Woollies don’t bite. In fact they’re scrupulously careful not to, and any finger detected by their exquisitely sensitive lips is avoided or daintily spat out. Again, just as well. I’ve only brushed a tooth once, in the early days of hand-feeding; sharp as a metal rasp, the merest touch almost drew blood. It’s weirdly fascinating to watch; the delicate jaws so narrow Sob and Sox can feed from the same palm (or same picnic plate, as I was charmed to discover at their anniversary party last month – their table manners are dreadful), the velvety mouths and tiny white teeth capable of browsing with millimetre precision, yet also of demolishing saplings and the most hostile vegetation in jig time because:
Woollies can eat anything, apparently. Hawthorn, thistles, brambles, nettles, dock – no problem. Ragwort and giant hogweed, which would probably kill commercial breeds raised on rye-grass and sheep pellets but which Hubcap will now have to cultivate in a sheep-proof zone for the sake of his precious cinnabar moths, hoverflies and honey bees. Toxic trees like elder and cherry, astringent analgesic willow, acidic, tannin-laden oak – Sweater and Socks will scrunch acorns down by the bushel, shells and all – we try to limit their intake of these and other supposedly harmful things, but the condition of their poo (inspected daily/minutely and sent off for annual worm-count) suggests all three are worm-free/in perfect digestive health. I suppose it makes evolutionary sense; native breeds in marginal environments would be genetically programmed to exploit any/every food source, particularly plants shunned by other grazers, and a regular intake of harsh chemicals must make their guts very uncomfortable for the average parasite.
Woollies’ favourite food is tree. Any species: catkins, green hazelnuts, tender twigs, whatever, they can strip leaves off an armload of boughs like a swarm of locusts, then strip the bark off what’s left. It’s awesome to behold and means that every young tree in areas they frequent has to be widely barricaded, or somesheep (mentioning no names, Soboray Woollie-Doggett) will use the fencing as a ladder to eat off every branch he can reach, then ring-bark it to death. Consequently, they got very peeved last winter when there were no leaves left and we’d failed, as we failed again this year, to gather any green boughs for drying into tree-hay. Of course, they do eat grass too and can flatten a pasture in a couple of weeks, but it often seems like a poor second if there’s anything more interesting to be had on the other side of the fence; and their individual tastes are fascinating. Sweater will try anything/everything, and usually eat it with relish. Socks loves any apple, core and all; Soboray ignores or spits any but sweet red eaters. Socks dislikes acorns whereas Sweat and Sob adore them. Everysheep likes Rooty Treats provided they’re diced small, and they’d probably scoff muesli till they burst if we let them; a certain sheep (guess who) has even started attacking the plastic dustbin where we keep the sack in his zeal to get at it.

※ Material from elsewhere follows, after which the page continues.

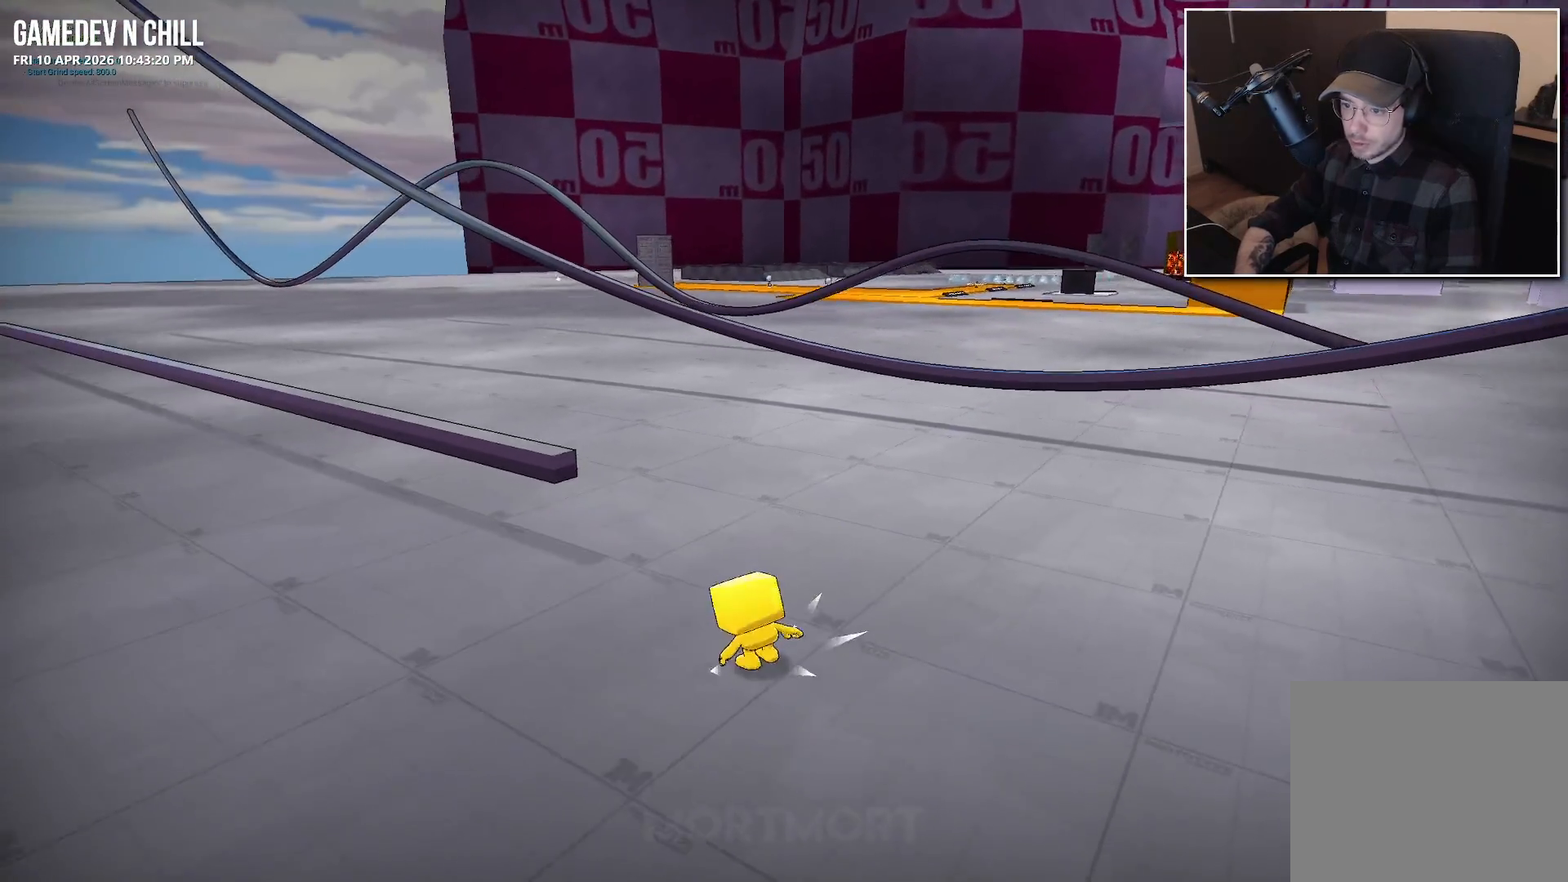
{"buttons": ["A"], "left_stick": "down-right", "right_stick": "center", "events": [[67, "A", "down"], [300, "A", "up"], [350, "left_stick", "center"], [400, "left_stick", "down-right"], [417, "A", "down"]]}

All in all, contrary to my fears, our first year of shepherding has been massive fun, and the lads’ simple sheepy company a massive tonic and consolation after the sad loss of our beloved Henry Wowler. And to my great relief and pride, it’s been a success in that all three are still with us, bright-eyed, glossy-faced and clean-bottomed, seemingly happy, and with enough spare energy to play – Hubcap’s ‘sheeplechase’ video of them chasing each other up and down the long, curving beckside paddock (they stopped for a conflab then walked off as if embarrassed when they finally noticed him filming) still reduces us to helpless laughter no matter how often we watch it. What an acquisition and asset to the site they’re proving to be… Happy 1st Anniversary, Wonderful Woollies!